Suppose that $X_i$ - i.i.d. $N(\theta, 1)$. It's easy to find a confidence interval (with level $\gamma$) for $\theta$ with length $\frac{C}{\sqrt{n}}$: $\theta \in (\bar{X} - \epsilon, \overline{X} + \epsilon)$ for $\epsilon = n^{-\frac12}u_{\frac{1+\gamma}2}$ where $u_p$ is a $p$-quantile of $N(0,1)$ and where $\overline{X} = \frac{X_1 + X_2 + \ldots + X_n}{n}$.
It looks like there's no confidence interval in $N(\theta, 1)$ with lenth $\approx \frac{C}{n}$ but how may we prove it? And how can we find the interval with the smallest lenght (maybe it doesn't have the next form: $(\overline{X} - \epsilon, \overline{X} + \epsilon)$? )
And what about other standard distributions - how may we find the length of the shortest confidence interval, when we know the distribution of $X_i$?
Could you please recommend a book with good introduction to this theme?

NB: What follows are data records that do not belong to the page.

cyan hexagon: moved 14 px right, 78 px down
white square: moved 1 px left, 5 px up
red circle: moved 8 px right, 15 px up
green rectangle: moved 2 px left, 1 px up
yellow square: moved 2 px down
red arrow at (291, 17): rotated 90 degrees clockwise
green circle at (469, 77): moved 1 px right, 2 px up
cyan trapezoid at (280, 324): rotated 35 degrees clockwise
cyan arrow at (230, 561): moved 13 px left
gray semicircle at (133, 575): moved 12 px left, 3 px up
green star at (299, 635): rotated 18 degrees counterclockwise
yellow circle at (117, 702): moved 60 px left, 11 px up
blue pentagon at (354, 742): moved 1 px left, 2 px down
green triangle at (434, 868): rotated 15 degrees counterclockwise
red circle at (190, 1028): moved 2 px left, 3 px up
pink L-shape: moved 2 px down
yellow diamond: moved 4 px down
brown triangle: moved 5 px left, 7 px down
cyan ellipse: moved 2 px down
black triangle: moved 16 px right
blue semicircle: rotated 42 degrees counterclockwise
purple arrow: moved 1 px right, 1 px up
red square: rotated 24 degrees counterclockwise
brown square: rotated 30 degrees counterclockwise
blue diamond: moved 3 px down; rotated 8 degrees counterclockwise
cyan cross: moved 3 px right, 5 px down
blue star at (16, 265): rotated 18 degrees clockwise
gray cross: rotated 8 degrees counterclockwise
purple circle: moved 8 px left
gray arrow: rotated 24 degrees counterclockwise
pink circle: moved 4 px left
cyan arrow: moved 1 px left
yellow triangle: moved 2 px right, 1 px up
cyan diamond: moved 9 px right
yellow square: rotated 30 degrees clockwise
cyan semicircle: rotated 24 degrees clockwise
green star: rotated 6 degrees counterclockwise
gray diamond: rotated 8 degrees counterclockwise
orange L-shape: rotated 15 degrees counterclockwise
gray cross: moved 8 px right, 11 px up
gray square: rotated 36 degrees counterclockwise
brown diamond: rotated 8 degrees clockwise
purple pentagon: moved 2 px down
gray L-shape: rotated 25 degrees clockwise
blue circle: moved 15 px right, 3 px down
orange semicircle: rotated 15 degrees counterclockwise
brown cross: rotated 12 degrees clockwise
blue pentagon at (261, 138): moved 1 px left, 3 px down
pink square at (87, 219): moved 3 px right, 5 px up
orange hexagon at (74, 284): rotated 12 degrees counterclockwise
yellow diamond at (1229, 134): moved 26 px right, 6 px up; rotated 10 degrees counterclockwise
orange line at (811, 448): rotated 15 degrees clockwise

Addition: by confidence interval with confidence level $\gamma$ I mean a pair of statistics $T_1^{(n)}(X_1, \ldots, X_n)$ and $T_2^{(n)}(X_1, \ldots, X_n)$ such that $\mathbf{P}_{\theta}( T_1^{(n)}< \theta < T_2^{(n)}) \ge \gamma$ for all $\theta$. By the shortest confidence interval I mean such confidence interval with confidence level $\gamma$ that $E_{\theta}(T_2^{(n)} - T_1^{(n)})$ takes the least possible value for all $\theta$.